## Fragmento de texto
►

La obediencia cristiana, auténtica, motivada y vivida
rectamente sin servilismos, ayuda al presbítero a ejercer
con transparencia evangélica la autoridad que le ha sido
confiada en relación con el pueblo de Dios: sin autoritarismos
y sin decisiones demagógicas. Sólo el que sabe
obedecer en Cristo, sabe cómo pedir, según el
evangelio, la obediencia de los demás.
La obediencia del presbítero presenta además una
exigencia comunitaria; en efecto, no se trata de la obediencia
de alguien que se relaciona individualmente con la autoridad,
sino que el presbítero está profundamente inserto
en la unidad del presbiterio, que, como tal, está llamado
a vivir en estrecha colaboración con el obispo y, a través
de él, con el sucesor de Pedro (75).
Este aspecto de la obediencia del sacerdote exige una gran ascesis,
tanto en el sentido de capacidad a no dejarse atar demasiado
a las propias preferencias o a los propios puntos de vista,
como en el sentido de permitir a los hermanos que puedan desarrollar
sus talentos y sus aptitudes, más allá de todo
celo, envidia o rivalidad. La obediencia del sacerdote es una
obediencia solidaria, que nace de su pertenencia al único
presbiterio y que siempre dentro de él y con él
aporta orientaciones y toma decisiones corresponsables.
Por último, la obediencia sacerdotal tiene un especial
«carácter de pastoralidad». Es decir, se
vive en un clima de constante disponibilidad a dejarse absorber,
y casi «devorar», por las necesidades y exigencias
de la grey. Es verdad que estas exigencias han de tener una
justa racionalidad, y a veces han de ser seleccionadas y controladas;
pero es innegable que la vida del presbítero está
ocupada, de manera total, por el hambre del evangelio, de la
fe, la esperanza y el amor de Dios y de su misterio, que de
modo más o menos consciente está presente en el
pueblo de Dios que le ha sido confiado.
29. Entre los consejos evangélicos —dice el Concilio—,
«destaca el precioso don de la divina gracia, concedido
a algunos por el Padre (cf. Mt 19, 11; 1 Cor 7, 7), para que
se consagren sólo a Dios con un corazón que en
la virginidad y el celibato se mantiene más fácilmente
indiviso (cf. 1 Cor 7, 32-34). Esta perfecta continencia por
el reino de los cielos siempre ha sido tenida en la más
alta estima por la Iglesia, como señal y estímulo
de la caridad y como un manantial extraordinario de espiritual
fecundidad en el mundo» (76). En la virginidad y el celibato
la castidad mantiene su significado original, a saber, el de
una sexualidad humana vivida como auténtica manifestación
y precioso servicio al amor de comunión y de donación
interpersonal. Este significado subsiste plenamente en la virginidad,
que realiza, en la renuncia al matrimonio, el «significado
esponsalicio» del cuerpo mediante una comunión
y una donación personal a Jesucristo y a su Iglesia,
que prefiguran y anticipan la comunión y la donación
perfectas y definitivas del más allá: «En
la virginidad el hombre está a la espera, incluso corporalmente,
de las bodas escatológicas de Cristo con la Iglesia,
dándose totalmente a la Iglesia con la esperanza de que
Cristo se dé a ésta en la plena verdad de la vida
eterna» (77).

◄

## Registros proporcionados
►

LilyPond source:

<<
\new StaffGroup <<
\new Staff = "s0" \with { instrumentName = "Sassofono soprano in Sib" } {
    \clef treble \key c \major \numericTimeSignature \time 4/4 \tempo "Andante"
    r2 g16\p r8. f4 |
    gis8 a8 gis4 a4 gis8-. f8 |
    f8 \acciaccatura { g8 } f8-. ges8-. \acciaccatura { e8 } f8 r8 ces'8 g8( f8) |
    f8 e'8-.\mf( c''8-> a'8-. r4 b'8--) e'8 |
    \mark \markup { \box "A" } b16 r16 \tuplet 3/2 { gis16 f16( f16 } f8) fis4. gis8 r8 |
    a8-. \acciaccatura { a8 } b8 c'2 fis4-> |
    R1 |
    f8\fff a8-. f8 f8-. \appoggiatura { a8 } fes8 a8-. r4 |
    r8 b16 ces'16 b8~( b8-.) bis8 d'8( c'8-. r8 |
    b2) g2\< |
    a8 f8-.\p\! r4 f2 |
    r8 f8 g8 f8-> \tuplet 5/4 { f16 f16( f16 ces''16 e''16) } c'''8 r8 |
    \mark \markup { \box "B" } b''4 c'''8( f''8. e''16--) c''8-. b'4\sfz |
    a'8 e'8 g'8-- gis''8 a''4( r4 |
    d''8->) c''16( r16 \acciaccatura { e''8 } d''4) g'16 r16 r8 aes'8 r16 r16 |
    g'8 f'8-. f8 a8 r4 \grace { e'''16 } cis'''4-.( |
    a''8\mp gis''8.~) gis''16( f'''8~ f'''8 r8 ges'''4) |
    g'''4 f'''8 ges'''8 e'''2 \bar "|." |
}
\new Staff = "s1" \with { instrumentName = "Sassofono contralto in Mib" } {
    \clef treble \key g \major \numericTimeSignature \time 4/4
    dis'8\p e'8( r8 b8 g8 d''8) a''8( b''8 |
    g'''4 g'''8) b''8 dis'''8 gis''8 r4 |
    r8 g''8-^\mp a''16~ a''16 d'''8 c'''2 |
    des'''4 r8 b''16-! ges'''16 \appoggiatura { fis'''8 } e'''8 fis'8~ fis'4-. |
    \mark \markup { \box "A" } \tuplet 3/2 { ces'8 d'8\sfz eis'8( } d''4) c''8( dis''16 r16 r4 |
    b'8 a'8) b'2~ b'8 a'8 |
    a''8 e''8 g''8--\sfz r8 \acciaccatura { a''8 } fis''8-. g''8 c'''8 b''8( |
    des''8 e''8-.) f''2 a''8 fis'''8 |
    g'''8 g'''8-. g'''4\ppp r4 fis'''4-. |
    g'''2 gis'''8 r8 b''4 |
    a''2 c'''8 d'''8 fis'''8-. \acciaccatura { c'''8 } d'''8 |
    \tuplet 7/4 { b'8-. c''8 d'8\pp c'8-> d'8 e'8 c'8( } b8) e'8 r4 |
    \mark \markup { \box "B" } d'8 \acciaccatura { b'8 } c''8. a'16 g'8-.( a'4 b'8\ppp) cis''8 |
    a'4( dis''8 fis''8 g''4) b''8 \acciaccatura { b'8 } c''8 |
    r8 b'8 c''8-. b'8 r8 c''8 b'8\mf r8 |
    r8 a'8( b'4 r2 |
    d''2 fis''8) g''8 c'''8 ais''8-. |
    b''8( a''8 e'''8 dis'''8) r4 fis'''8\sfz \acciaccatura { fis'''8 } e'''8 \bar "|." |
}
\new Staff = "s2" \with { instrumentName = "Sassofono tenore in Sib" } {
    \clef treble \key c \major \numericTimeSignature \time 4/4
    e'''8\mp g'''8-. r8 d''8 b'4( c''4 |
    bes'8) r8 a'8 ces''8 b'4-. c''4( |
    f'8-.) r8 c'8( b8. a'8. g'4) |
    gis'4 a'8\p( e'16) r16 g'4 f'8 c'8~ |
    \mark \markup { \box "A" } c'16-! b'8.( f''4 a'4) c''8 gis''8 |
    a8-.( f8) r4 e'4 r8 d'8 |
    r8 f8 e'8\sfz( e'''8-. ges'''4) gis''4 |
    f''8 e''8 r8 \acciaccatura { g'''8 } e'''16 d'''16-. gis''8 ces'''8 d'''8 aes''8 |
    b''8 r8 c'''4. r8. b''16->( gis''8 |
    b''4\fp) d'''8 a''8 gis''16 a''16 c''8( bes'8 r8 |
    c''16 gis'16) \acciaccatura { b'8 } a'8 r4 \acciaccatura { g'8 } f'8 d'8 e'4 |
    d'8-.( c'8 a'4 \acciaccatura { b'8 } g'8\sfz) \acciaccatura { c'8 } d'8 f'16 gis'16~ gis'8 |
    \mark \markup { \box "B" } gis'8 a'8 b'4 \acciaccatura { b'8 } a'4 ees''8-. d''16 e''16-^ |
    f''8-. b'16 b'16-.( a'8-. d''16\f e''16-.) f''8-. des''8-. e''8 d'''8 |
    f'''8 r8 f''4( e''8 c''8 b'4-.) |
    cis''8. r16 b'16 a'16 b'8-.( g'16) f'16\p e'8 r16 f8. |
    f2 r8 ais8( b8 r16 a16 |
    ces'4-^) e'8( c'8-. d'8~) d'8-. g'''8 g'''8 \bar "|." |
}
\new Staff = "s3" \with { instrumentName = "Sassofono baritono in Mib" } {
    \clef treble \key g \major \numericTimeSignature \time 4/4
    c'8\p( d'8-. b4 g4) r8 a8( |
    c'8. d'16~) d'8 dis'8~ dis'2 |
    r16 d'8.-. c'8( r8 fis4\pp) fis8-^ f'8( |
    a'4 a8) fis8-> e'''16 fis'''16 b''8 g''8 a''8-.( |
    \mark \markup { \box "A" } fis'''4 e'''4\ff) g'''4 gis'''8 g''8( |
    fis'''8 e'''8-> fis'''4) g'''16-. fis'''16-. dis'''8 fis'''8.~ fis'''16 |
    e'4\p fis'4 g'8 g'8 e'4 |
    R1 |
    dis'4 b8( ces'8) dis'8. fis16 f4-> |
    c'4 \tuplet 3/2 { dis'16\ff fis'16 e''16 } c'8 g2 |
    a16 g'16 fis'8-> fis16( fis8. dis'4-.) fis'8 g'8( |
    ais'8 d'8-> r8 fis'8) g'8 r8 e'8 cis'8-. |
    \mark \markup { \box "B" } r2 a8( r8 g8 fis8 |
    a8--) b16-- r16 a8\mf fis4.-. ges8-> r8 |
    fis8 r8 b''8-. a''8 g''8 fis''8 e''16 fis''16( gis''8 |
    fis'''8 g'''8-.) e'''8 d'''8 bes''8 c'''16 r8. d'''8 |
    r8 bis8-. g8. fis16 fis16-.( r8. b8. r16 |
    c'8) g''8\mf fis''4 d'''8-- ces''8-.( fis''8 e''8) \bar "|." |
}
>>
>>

◄

## Tarea asignada A
Reproduzca del fragmento sobre la obediencia y el celibato del presbítero el pasaje que empieza en las palabras "La obediencia del presbítero" y termina después de "de Pedro (75).".
## Tarea asignada B
Enumere todas las citas bíblicas que aparecen en el fragmento sobre la obediencia y el celibato del presbítero.
## Tarea asignada C
Retome el fragmento sobre la obediencia y el celibato del presbítero y continúelo a partir de su última oración.

## Respuesta esperada A
La obediencia del presbítero presenta además una
exigencia comunitaria; en efecto, no se trata de la obediencia
de alguien que se relaciona individualmente con la autoridad,
sino que el presbítero está profundamente inserto
en la unidad del presbiterio, que, como tal, está llamado
a vivir en estrecha colaboración con el obispo y, a través
de él, con el sucesor de Pedro (75).

## Respuesta esperada B
Mt 19, 11; 1 Cor 7, 7; 1 Cor 7, 32-34

## Respuesta esperada C
A esta luz se pueden comprender y apreciar más fácilmente
los motivos de la decisión multisecular que la Iglesia
de Occidente tomó y sigue manteniendo —a pesar
de todas las dificultades y objeciones surgidas a través
de los siglos—, de conferir el orden presbiteral sólo
a hombres que den pruebas de ser llamados por Dios al don de
la castidad en el celibato absoluto y perpetuo.
Los padres sinodales han expresado con claridad y fuerza su
pensamiento con una Proposición importante, que merece
ser transcrita íntegra y literalmente: «Quedando
en pie la disciplina de las Iglesias Orientales, el Sínodo,
convencido de que la castidad perfecta en el celibato sacerdotal
es un carisma, recuerda a los presbíteros que ella constituye
un don inestimable de Dios a la Iglesia y representa un valor
profético para el mundo actual. Este Sínodo afirma
nuevamente y con fuerza cuanto la Iglesia Latina y algunos ritos
orientales determinan, a saber, que el sacerdocio se confiera
solamente a aquellos hombres que han recibido de Dios el don
de la vocación a la castidad célibe (sin menoscabo
de la tradición de algunas Iglesias orientales y de los
casos particulares del clero casado proveniente de las conversiones
al catolicismo, para los que se hace excepción en la
encíclica de Pablo VI sobre el celibato sacerdotal, n.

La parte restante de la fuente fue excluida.